Many individuals wish to leave a specific amount of money or particular property to their heirs and the rest of their estate to charity. While this seems straightforward, administering this plan can become complicated when the estate is subject to the estate tax.

The reason is explained in Treas. Reg. § 20.2055-3(a)(1): "If a residuary estate... is bequeathed to charity, and by the local law the Federal estate tax is payable out of the residuary estate, the deduction may not exceed that portion of the residuary estate bequeathed to charity as reduced by the Federal estate tax... [T]he resultant decrease in the amount passing to charity will further reduce the allowable deduction."

Stated differently, the estate tax deduction is based on the amount actually available for charitable uses, which amount is reduced by estate taxes.

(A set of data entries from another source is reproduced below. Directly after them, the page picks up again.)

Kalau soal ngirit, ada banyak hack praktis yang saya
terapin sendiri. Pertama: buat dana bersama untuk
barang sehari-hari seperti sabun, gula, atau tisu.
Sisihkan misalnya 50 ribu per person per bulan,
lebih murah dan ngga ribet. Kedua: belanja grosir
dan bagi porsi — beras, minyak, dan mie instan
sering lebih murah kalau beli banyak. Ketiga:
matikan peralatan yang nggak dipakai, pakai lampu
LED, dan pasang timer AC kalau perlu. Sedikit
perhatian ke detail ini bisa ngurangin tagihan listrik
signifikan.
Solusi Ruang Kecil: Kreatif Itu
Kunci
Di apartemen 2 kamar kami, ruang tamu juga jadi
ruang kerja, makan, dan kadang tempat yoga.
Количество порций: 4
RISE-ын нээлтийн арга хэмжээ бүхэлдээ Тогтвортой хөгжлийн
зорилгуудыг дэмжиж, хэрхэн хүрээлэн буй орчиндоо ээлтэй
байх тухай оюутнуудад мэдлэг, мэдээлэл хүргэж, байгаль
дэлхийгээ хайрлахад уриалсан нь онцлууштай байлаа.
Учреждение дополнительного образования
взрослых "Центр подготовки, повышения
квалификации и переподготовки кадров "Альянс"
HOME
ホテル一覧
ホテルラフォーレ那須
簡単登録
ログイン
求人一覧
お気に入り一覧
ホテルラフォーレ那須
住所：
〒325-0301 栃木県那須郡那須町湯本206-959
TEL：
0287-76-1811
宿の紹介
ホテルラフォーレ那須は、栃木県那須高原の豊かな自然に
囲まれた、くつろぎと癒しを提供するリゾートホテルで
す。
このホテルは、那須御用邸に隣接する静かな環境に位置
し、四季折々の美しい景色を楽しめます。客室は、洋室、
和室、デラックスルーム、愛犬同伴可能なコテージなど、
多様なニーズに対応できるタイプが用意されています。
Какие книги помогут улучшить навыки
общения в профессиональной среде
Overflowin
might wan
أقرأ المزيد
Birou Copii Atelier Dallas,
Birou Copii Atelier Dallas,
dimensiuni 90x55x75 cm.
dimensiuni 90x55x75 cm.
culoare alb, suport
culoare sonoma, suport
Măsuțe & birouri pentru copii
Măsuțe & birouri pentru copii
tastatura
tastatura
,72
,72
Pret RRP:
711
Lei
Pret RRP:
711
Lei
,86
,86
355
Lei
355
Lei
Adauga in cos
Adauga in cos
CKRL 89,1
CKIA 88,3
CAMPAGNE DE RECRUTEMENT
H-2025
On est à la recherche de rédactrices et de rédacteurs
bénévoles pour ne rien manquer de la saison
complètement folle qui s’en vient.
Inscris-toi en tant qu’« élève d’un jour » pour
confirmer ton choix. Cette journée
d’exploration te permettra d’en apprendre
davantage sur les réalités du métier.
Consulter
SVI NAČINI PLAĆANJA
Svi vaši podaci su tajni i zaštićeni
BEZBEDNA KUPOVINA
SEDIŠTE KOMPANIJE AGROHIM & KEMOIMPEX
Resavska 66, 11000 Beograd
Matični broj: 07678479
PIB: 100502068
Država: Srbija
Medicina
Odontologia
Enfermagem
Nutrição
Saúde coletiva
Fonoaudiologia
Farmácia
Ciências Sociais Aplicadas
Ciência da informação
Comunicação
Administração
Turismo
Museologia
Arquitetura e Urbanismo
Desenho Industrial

This "results in a circular, or interrelated, computation because the reduction in the charitable deduction in turn increases the taxes payable that again reduces the charitable deduction and so forth. The calculation must be run until the additional taxes zero out."

This problem can be avoided through careful drafting by either "structuring the charitable bequest as a pre-residuary rather than a residuary bequest" or not allowing for the apportionment of the estate tax on any property set aside for charity. Under the Uniform Estate Tax Apportionment Act, which has been adopted by a handful of states, "charitable beneficiaries generally are insulated from bearing any of the estate tax;" however, this is generally overridden by a tax apportionment clause in a will or trust. Every client must understand their options for apportioning estate taxes (not to mention other inheritance taxes) and the impact the apportionment will have on their distribution scheme.